GLM – How to Specify and Restrict the Sign of Coefficients in a GLM or Similar Model in R

bayesiangeneralized linear modelpredictive-modelsr

The situation: I'm struggling with a predictive analysis of food sales prices using a generalized linear model. My dataset contains different kinds of food (cheeses, vegetables, meats, spices etc.) and hence I am splitting the dataset completely by these kinds when doing the analysis, because they are very different by nature.

The current model: The dataset/model contains both factors such as "country of production" and numeric variables such as "transport distance" which is all used in the gamma based GLM i R.

The problem: Now in general my model fits pretty well, however sometimes in rare cases some of the metric variables gets the opposite sign (+/-) than you would expect it to have, because the model somehow catches other influences.

An example: An example would be spices. All spices have a relative long "transport distance" and a relative long shelf life and hence a pretty small impact on the sales price compared to e.g. meat. So in this case the model might by accident end up giving the "transport distance" variable a small but negative value – which is of cause wrong because it would mean that the longer the distance the food was transported the lower the price would be.

My question: What kind of model should I use in R if I wan't something similar to a GLM model but I want to be able to specify restrictions on some of the variables/coefficients? E.g. if I want to say that an increased "transport distance" should ALWAYS have a positive impact on the sales price?

Ideas: I have heard something about both "Bayesian GLM" models or using a so called "prior distribution" but I have no idea which one, if any, would be the best to use..?

UPDATE
The answer below by @ACD is not, exactly what I'm looking for. I don't need an explanation of WHY this occurs, I need a solution to restricting the coefficient signs 🙂

Best Answer

The negative estimated coefficient on something that you KNOW is positive comes from omitted variable bias and/or colinearity between your regressors.
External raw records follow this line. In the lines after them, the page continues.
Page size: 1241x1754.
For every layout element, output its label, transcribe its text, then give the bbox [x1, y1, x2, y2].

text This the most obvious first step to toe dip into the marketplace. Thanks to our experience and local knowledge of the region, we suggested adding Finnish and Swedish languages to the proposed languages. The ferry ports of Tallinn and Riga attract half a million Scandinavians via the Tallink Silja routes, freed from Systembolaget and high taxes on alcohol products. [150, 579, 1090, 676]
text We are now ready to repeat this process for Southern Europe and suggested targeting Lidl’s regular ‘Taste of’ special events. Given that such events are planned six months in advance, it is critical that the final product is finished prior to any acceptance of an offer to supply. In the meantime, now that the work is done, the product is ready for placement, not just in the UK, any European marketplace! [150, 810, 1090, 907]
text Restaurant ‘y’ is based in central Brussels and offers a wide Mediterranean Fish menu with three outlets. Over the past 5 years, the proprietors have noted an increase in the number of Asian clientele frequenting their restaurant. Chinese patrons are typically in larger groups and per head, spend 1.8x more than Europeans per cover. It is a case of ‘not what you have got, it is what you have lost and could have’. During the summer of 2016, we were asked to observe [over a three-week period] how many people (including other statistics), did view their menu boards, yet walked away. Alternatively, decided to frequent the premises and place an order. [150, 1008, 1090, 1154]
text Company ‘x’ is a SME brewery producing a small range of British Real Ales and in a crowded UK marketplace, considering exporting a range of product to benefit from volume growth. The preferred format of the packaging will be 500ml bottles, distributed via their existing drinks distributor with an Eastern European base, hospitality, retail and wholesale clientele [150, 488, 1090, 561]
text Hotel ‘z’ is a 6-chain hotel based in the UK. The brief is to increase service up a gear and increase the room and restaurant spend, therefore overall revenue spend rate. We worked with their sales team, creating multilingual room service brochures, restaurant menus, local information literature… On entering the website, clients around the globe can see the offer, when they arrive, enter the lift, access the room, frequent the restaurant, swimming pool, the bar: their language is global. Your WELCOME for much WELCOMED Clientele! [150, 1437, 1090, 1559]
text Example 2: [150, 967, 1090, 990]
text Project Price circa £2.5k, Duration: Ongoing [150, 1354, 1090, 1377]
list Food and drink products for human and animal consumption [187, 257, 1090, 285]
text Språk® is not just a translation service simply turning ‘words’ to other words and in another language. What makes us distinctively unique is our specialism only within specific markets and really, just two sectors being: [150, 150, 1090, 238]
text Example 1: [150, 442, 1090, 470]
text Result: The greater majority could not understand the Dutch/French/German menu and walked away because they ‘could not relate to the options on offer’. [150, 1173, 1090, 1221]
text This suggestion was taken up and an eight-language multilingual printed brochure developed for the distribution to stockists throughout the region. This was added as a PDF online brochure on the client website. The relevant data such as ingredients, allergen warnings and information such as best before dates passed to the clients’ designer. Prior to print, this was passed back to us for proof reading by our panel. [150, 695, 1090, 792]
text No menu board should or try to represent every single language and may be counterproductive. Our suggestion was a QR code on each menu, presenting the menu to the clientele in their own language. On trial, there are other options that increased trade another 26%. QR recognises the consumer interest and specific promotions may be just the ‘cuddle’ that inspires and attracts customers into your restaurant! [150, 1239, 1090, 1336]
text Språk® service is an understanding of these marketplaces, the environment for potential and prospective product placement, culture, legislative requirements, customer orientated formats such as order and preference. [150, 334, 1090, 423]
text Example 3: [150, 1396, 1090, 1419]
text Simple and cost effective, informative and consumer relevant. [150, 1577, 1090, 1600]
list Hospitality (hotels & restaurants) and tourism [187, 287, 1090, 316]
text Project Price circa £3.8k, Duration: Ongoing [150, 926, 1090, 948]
For prediction, this isn't so problematic, so long as you are sampling new data to predict the outcome (price?) of from the same population as your sample. The negative coefficient comes because the variable is highly correlated with something else, making the coefficient estimate highly variable, OR because it is correlated with something important that is omitted from your model, and the negative sign is picking up the effect of that omitted factor.

But it sounds like you are also trying to do inference -- how much does an exogenous change in $X$ change $Y$. Causal inferential statistics uses different methods and has different priorities than predictive statistics. It is particularly well developed in econometrics. Basically you need to find strategies such that you can convince yourself that $E(\hat\beta|X,whatever)=\beta$, which generally involves making sure that the regressor of interest is not correlated with the error term, which is generally accomplished by controlling for observables (or unobservables in certain cases). Even if you get to that point however, colinearity will still give you highly variable coefficients, but negative signs on something that you KNOW is positive will generally come with huge standard errors (assuming no omitted variable bias).

Edit: if your model is

$$ price = g^{-1}\left(\alpha + country'\beta + \gamma distance + whatever + \epsilon\right) $$

then country will be correlated with distance. hence, if you are in Tajikistan and you are getting a spice from Vanuatu, then the coefficient on Vanuatu will be really high. After controlling for all of these country effects, the additional effect of distance may well not be positive. In this case, if you want to do inference and not prediction (and think that you can specify and estimate a model that gives a causal interpretation), then you may with to take out the country variables.